Balandino Di Donato: Using the XTH Sense to Create Virtual Water Games

The amazing thing about virtual environments is that with a bit of imagination and creativity, you are able to create your own world. For the past few months, I’ve been playing with the concept of emulating gestural interactions with objects from the real world and perceiving the same auditory feedback in the virtual realm, yet without the object itself.

In a previous work, I used Integra Live and the Myo armband, to simulate the interaction of virtual piece of paper, which when crumbled gave the same auditory feedback of a real crumbled piece of paper.

Inspired by this work, I continued exploring this direction during the XTH Sense Creative Lab. For this occasion, my goal was to emulate the auditory feedback generated by the interaction of a tea cup filled with water. In about two days I put together this demo below, pretty neat imho!

A few words about my creation process. It was my first time using the XTH Sense, so I first had to experiment with the XTH Sense device to get familiar with its capabilities. After a couple of hours spent testing and observing the data variation in relationship to the hand and arm’s movements, I made few observations.

First, the XTH Sense, which captures motion, direction and orientation sensors (integrated in a 9-DoF IMU) and muscle sound (also known as mechanomyogram or MMG), engages the user differently than other seemingly similar technologies such has EMG- and camera-based devices. This is due to the nature of the MMG signal itself. As we can see from the picture below, during a static contraction, i.e., when muscles are contracted without further limbs movement, MMG signals decay differently than EMG signals. Thus, in order to vary the amplitude of the signal during a static contraction, the user needs to continuously slightly move her hand or arm.

mmg-emg-nmd3101-fig-0001_lrg
Picture: Esposito, Fabio et al. (2016), Electromechanical delay components during skeletal muscle contraction and relaxation in patients with myotonic dystrophy type 1, Neuromuscular Disorders , Volume 26 , Issue 1 , 60 – 72

 

Second, because the bioacoustic sensors are highly sensitive, I was able to make the XTH Sense learn my personal biological & expressive signature through various gestural interactions, in less than 30 minutes. Once I learned the device’s sensibility in tracking my unique muscles’ movements, my experience using the XTH Sense became really engaging and enjoyable.

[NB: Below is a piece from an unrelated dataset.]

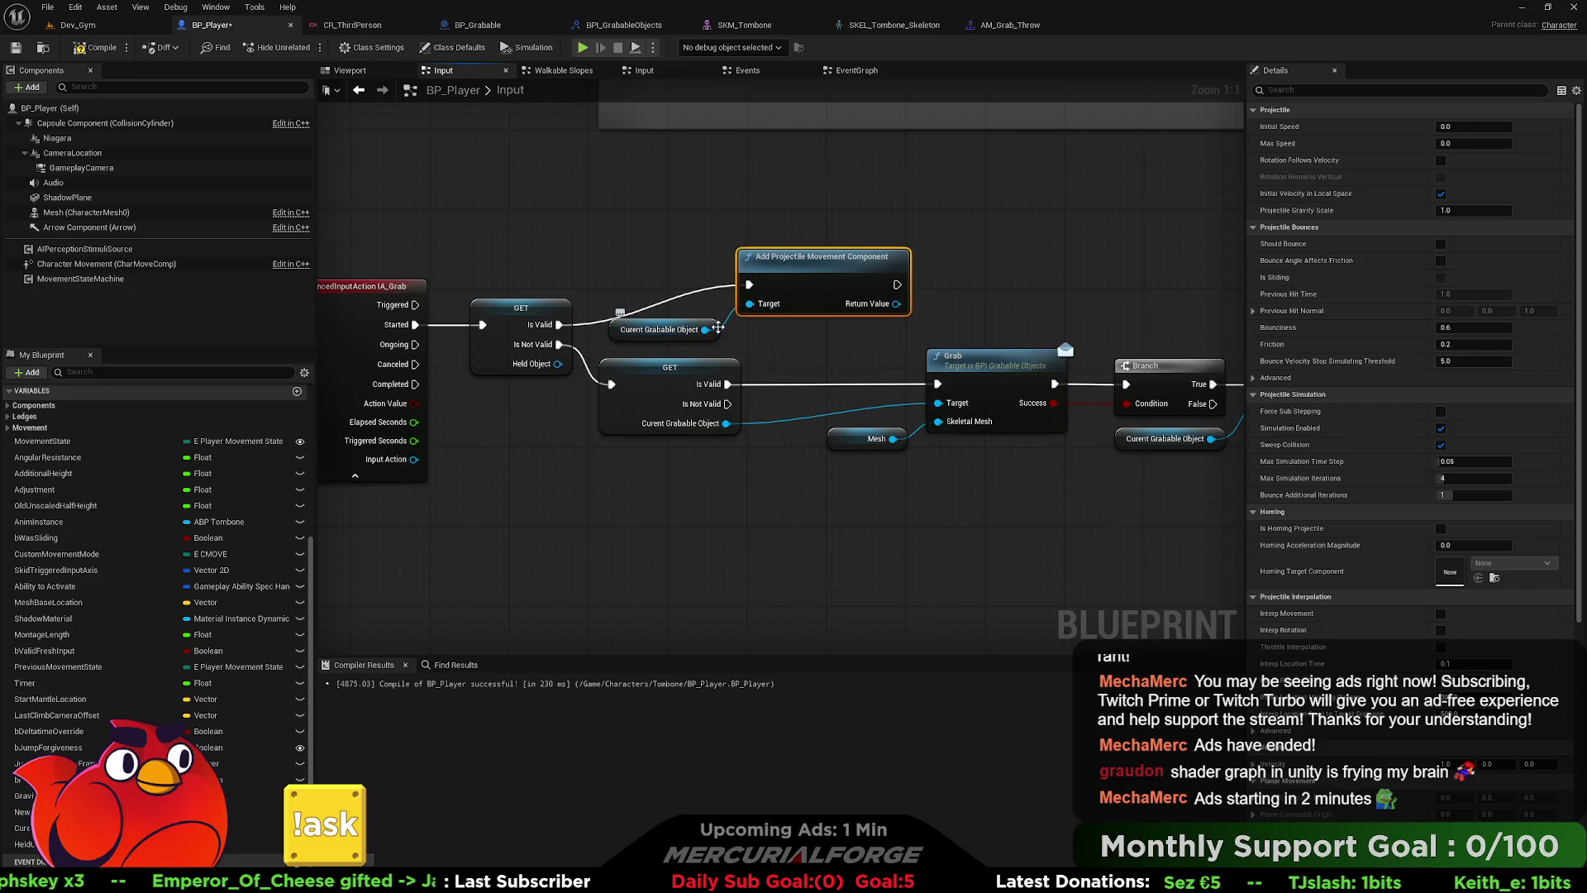
left_click(709, 326)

After several iterative test, I found the best way to create the auditory feedback I had in mind: modulating the amplitude of a water flow sound file by directly mapping MMG data packets.

In order to process the water sound’s timbre in relationship to my arm movements, I also mapped data from the IMU sensor to delay parameters using a support vector machine (SVM) unsupervised learning algorithm, implemented with ml.lib for Pd.

If you’re interested in trying this out at home with your own XTH Sense, you can find the Pd patch created for my project here. The patch is designed to work with the new wireless XTH Sense, but if you don’t have the new XTH Sense yet, you can modify the patch to make it work with the previous wired XTH Sense.

The XTH creative lab was great fun, I absolutely recommend anyone to take part in the next labs that the folks at XTH will be presenting in the near future. I look forward to conducting some more experiments with the XTH Sense and sharing them with the community when the XTH Platform is live!

Got any question about this project? Drop me a line in the comments below! No need to sign in, just leave your question or idea and I’ll get back to you.

Here’s my website with more research insights and experiment.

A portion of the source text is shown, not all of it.